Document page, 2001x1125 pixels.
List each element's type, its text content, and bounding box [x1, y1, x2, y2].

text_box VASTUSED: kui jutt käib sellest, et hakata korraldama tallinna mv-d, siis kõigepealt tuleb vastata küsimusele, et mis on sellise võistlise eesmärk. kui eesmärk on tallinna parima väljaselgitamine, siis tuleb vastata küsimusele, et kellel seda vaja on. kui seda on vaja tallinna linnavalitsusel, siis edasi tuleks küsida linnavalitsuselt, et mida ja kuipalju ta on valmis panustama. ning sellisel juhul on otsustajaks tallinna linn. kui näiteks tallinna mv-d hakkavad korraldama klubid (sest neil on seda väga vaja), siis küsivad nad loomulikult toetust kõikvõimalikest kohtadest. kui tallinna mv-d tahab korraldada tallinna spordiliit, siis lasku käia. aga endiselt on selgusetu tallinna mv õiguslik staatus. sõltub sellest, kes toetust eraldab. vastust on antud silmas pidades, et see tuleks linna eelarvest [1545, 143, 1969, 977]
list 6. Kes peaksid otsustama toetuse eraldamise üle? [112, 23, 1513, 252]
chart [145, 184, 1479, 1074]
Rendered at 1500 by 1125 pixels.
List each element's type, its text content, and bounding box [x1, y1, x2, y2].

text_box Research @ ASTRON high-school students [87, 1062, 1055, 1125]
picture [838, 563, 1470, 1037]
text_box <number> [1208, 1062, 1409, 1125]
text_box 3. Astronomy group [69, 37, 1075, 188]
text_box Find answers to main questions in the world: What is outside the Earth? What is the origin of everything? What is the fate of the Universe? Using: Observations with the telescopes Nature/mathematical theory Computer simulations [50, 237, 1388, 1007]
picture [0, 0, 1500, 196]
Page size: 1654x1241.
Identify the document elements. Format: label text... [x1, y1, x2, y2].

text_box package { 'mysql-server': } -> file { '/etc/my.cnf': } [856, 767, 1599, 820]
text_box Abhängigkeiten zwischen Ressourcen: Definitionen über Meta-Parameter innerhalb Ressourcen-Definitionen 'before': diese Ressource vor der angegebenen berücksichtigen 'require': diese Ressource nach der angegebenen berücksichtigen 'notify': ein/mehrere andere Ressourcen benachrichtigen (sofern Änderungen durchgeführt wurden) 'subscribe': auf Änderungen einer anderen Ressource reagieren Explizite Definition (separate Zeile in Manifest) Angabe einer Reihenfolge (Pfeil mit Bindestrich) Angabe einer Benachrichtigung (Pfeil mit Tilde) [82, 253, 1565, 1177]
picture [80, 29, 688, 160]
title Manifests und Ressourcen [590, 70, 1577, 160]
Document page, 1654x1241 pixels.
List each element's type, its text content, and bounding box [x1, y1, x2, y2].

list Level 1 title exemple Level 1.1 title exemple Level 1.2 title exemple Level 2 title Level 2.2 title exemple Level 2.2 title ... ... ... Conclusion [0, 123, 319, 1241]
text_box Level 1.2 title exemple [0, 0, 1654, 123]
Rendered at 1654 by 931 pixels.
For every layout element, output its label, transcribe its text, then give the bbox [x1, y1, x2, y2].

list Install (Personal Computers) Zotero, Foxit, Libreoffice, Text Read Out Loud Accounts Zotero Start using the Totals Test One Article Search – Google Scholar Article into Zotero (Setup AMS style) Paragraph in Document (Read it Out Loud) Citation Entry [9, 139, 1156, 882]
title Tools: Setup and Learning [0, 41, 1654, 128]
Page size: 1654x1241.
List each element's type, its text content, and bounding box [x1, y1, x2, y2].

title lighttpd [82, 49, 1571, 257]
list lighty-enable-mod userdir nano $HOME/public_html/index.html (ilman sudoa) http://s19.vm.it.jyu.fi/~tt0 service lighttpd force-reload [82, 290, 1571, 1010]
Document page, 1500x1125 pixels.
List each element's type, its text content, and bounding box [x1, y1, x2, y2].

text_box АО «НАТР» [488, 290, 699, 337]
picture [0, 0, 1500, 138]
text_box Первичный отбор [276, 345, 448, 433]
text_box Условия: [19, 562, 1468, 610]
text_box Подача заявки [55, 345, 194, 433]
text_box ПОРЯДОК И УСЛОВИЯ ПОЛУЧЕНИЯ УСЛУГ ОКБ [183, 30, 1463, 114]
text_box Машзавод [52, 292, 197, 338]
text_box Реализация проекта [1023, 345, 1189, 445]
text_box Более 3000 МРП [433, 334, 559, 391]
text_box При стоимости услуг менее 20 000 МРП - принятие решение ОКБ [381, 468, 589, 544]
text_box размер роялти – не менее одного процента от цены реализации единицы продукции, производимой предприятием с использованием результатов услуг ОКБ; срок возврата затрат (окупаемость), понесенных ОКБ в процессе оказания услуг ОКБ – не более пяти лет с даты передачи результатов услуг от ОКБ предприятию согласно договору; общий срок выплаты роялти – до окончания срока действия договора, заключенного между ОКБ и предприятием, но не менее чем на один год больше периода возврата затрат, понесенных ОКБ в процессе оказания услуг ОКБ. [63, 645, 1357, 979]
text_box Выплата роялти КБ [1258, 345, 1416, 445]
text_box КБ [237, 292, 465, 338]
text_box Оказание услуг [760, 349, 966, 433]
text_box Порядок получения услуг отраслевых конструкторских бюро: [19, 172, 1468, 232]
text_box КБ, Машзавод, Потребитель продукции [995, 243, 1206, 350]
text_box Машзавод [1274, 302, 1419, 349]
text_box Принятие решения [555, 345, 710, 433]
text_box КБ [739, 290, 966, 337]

**STATED EXERCISE:** Rewrite the records above as a numbered list, starting at the line that contains "Document page, 1500x1125 pixels." and continuing up to and including the line that contains "text_box Машзавод [52, 292, 197, 338]". Leave out the blank lines.

**EXERCISE OUTPUT:**
1. Document page, 1500x1125 pixels.
2. List each element's type, its text content, and bounding box [x1, y1, x2, y2].
3. text_box АО «НАТР» [488, 290, 699, 337]
4. picture [0, 0, 1500, 138]
5. text_box Первичный отбор [276, 345, 448, 433]
6. text_box Условия: [19, 562, 1468, 610]
7. text_box Подача заявки [55, 345, 194, 433]
8. text_box ПОРЯДОК И УСЛОВИЯ ПОЛУЧЕНИЯ УСЛУГ ОКБ [183, 30, 1463, 114]
9. text_box Машзавод [52, 292, 197, 338]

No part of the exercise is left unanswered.